It sounds like a parody of an alarmist cable news report:
Are your children snorting caffeinated chocolate powder for fun? Find out at 6.
Well, this isn’t cable news. And you don’t have to wait until 6. Children are snorting caffeinated chocolate powder for fun.
The product, Coco Loko, is made from cacao powder and caffeine. The retailer, Legal Lean Co. (which sounds totally reputable), doesn’t detail any other ingredients online, but includes common energy drink ingredients, according to CBS News.
As a result of its possible health hazards, U.S. Sen. Chuck Schumer is asking federal regulators to look into the product.
“This suspect product has no clear health value,” Schumer said in a statement. “I can’t think of a single parent who thinks it is a good idea for their children to be snorting over-the-counter stimulants up their noses.”
After a quick search for the product, we found that its Amazon product description simply reads:
Delicious cacao flavor! Raw cacao snuff, organic chocolate, endorphin rush, serotonin rush, euphoric energy, no tobacco, no nicotine.
The fact that the company selling it is called Legal Lean Co. presents a number of red flags, as well. For the uninitiated, “lean” is a slang term for a drink that consists mostly of codeine, along with some Sprite and maybe a Jolly Rancher candy for flavor.
The site’s description reads:
Raw cacao will give you a sense of calm focus and reduce the chatter and worry in your brain, so you are able to accomplish many tasks at once and maximize your time and focus. It is also known to help with anxiety and to reduce stress.
Doctors aren’t entirely sure what the health problems associated with the product might be, but they are fairly confident that they exist, nonetheless.
“The question is, what are the risks of doing it?” Dr. Andrew Lane, director of the Johns Hopkins Sinus Center, told The Washington Post. “There’s no data, and as far as I can tell, no one’s studied what happens if you inhale chocolate into your nose. When I mention it to people, nobody’s ever heard of it.”

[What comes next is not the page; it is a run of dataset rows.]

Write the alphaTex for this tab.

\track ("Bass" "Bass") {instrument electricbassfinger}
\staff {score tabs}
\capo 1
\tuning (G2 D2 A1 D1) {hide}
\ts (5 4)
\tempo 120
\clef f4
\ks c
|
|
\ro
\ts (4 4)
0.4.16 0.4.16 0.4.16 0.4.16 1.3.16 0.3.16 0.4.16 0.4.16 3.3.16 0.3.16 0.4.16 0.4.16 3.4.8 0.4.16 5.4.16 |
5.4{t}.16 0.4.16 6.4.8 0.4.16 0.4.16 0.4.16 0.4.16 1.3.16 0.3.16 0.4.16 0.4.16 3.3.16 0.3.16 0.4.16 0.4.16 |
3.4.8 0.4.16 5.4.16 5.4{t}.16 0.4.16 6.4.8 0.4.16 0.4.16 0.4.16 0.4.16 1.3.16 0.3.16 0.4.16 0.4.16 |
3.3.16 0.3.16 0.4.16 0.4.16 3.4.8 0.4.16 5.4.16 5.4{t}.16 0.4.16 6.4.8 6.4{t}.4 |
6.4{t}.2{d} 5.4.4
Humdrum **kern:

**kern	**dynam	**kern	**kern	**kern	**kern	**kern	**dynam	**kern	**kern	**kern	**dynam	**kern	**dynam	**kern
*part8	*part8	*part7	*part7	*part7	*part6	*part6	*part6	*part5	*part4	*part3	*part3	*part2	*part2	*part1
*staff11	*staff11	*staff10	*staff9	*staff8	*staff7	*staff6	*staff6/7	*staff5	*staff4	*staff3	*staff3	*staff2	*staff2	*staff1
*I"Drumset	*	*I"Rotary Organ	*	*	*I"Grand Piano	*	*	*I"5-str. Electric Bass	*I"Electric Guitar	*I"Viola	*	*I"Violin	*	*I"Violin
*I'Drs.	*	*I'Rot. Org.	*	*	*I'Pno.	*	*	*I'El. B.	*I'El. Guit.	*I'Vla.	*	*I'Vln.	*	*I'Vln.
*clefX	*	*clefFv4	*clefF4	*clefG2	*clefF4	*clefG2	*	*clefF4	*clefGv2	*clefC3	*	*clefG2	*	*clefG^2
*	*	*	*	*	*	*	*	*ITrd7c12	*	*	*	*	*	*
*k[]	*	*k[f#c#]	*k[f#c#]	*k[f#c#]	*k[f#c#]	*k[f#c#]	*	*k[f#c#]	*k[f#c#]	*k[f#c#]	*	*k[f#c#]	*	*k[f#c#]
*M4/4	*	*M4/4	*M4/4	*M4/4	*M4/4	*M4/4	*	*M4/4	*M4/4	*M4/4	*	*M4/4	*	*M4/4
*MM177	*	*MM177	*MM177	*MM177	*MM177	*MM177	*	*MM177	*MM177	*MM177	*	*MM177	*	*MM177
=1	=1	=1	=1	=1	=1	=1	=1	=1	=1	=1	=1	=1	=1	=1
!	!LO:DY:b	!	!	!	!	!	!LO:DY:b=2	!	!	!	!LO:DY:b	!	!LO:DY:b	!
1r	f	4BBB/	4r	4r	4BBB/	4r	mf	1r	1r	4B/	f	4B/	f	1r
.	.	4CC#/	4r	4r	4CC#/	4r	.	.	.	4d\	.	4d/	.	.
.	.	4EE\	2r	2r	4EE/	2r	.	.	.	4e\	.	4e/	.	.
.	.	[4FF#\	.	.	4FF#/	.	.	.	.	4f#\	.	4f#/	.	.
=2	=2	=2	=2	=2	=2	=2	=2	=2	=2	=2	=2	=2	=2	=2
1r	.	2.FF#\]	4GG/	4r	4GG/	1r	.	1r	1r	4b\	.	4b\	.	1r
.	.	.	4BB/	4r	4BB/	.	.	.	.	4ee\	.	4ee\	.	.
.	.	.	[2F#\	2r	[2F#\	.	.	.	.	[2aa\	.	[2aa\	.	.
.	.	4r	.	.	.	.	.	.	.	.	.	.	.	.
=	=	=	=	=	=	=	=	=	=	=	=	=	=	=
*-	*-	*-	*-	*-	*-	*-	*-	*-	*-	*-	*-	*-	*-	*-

The threat of harm depends on the amount of each ingredient is absorbed into the nasal mucus membranes, along with the possibility of the chocolate mixing with mucus to block the nasal cavity and sinuses.
After products like 4Loko, the alcoholic soda-like beverage that also contained caffeine, were forced to change their recipes due to the harm associated with caffeine mixed with alcohol, it would be shocking to see a product like Coco Loko receive a thumbs-up from the FDA.
For promotional products distributors who sell food products as well as energy drinks or wellness products, it’s always best to know every possible threat associated with an ingestible product, and to always make sure the products are FDA approved before pitching them to clients.